Früher lauerten aber auch an jeder Ecke des achso aufgeräumten Reiches Orks, Goblins und Oger. Sie waren, genauso wie die zahlreichen Räuber viel schlechter organisiert, aber umso lästiger.
Der Junker griff den Topfhelm und hob ihn auf den Kopf.
Er hatte sich immer mal wieder gewünscht, ein paar von diesen Wilden vor das Schwert zu bekommen. Aber nun sammelten sich scheinbar alle Bösewichter unter Kriegsherren in der Wildermark. Gut, früher sind sie sicher lästig gewesen, heute waren sie selten.
Bedächtig zog er einen kostbarsten Besitz, den Zweihänder "Totenfeuer" aus der Tasche hinter dem Sattel.
Wieviele schöne Stunden hatte er damit verbracht, die Straßen der Grafschaft sauber zu halten. Damals wurden noch Kämpfer gebraucht und keine Armeen. Echte Helden eben. Hier in Greifenfurt war anscheinend alles noch wie früher, welch ein Glücksfall, dass sie geglaubt hatten, sie könnten Geld von ihm bekommen.
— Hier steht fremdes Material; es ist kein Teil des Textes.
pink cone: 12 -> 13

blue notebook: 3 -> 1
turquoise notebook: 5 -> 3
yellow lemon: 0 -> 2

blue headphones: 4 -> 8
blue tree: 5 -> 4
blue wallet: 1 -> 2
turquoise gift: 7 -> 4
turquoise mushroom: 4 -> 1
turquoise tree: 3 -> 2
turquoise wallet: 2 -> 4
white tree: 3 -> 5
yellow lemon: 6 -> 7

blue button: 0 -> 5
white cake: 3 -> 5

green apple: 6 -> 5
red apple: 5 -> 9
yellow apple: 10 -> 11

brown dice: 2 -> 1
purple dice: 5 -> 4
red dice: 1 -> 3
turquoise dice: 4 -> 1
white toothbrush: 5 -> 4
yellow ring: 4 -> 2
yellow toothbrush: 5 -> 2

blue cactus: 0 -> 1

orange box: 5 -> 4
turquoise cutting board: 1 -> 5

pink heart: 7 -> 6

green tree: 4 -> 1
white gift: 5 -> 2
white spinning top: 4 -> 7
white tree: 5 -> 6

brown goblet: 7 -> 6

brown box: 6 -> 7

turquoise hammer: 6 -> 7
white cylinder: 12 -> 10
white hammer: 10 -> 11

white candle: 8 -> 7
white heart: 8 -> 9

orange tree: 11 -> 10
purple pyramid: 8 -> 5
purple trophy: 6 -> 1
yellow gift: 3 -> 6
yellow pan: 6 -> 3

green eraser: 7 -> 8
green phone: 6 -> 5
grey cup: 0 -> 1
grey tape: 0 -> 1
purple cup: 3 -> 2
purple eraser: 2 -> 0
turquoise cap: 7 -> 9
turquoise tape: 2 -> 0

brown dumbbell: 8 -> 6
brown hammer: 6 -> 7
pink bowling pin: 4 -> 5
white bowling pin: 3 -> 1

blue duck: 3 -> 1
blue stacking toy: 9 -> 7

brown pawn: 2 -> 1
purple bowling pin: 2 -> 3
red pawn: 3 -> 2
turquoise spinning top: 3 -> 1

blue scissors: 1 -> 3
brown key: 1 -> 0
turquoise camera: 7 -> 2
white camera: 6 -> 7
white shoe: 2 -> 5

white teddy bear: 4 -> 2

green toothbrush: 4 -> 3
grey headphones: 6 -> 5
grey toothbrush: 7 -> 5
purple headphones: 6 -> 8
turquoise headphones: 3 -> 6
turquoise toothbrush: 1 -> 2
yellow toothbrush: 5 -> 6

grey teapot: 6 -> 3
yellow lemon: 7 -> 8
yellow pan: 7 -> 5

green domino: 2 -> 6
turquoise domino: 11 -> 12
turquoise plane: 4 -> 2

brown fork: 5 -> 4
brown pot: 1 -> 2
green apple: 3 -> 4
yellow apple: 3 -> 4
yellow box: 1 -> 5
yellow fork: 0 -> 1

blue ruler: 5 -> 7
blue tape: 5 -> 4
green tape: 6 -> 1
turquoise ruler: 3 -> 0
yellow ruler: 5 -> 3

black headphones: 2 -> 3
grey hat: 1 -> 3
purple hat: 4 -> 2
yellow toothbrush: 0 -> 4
Gemächlich stapfte er auf sie zu, die Spitze des Zweihänders schleifte über den Boden.
Sowieso musste man hier viel weniger über Verwandschaftsverhältnisse und andere Fettnäpfchen nachdenken. Hier zählte, wer zuschlug. Das hatte selbst Höllenwall und Sertis angesteckt. Daheim würden sie sich niemals so gehen lassen
Als der Junker vom strammen Marsch in einen laut klapperndes Laufen überging, machte sich langsam Unruhe bei den sieben vorher so überlegen wirkenden Räubern breit.
Aber es gab auch soviele Vorteile. Niemand scherte sich mehr so recht um Recht und Gesetz. Brachte er Räuber zur Strecke, konnte er sie nun einfach liegen lassen. Wenn er so ein Glück hatte wie heute und auch mal auf welche traf.
Die Klinge grub sich tief in die Schulter des ersten, beim schwungvollen Herausziehen traf die schwere Eisenpommel den zweiten ins Gesicht, der glaubte, sich von der Seite anschleichen zu können.
Im Lichte der borbaradianischen und post-borbaradianischen (wenn er für sich dachte, fielen ihm immer die komplizierten Wörter ein) Gräueltaten war sein Kampfstil vielleicht nicht ritterlich, aber er gehörte dennoch zu den Guten. Die Grenzen zwischen Helden- und Schurkenadel zerflossen. Viele hielten ihn sogar mittlerweile für einen Ritter.
Nein, das einzige, was man der schönen alten Zeit nachweinen konnte, war der größere Mut der Gegner, dachte sich Junker, während sein Reiterstiefel laut knackend das Genick des Vierten zertrat und er machtlos mitansehen musste, wie die anderen drei hasenfüßig im Wald verschwanden.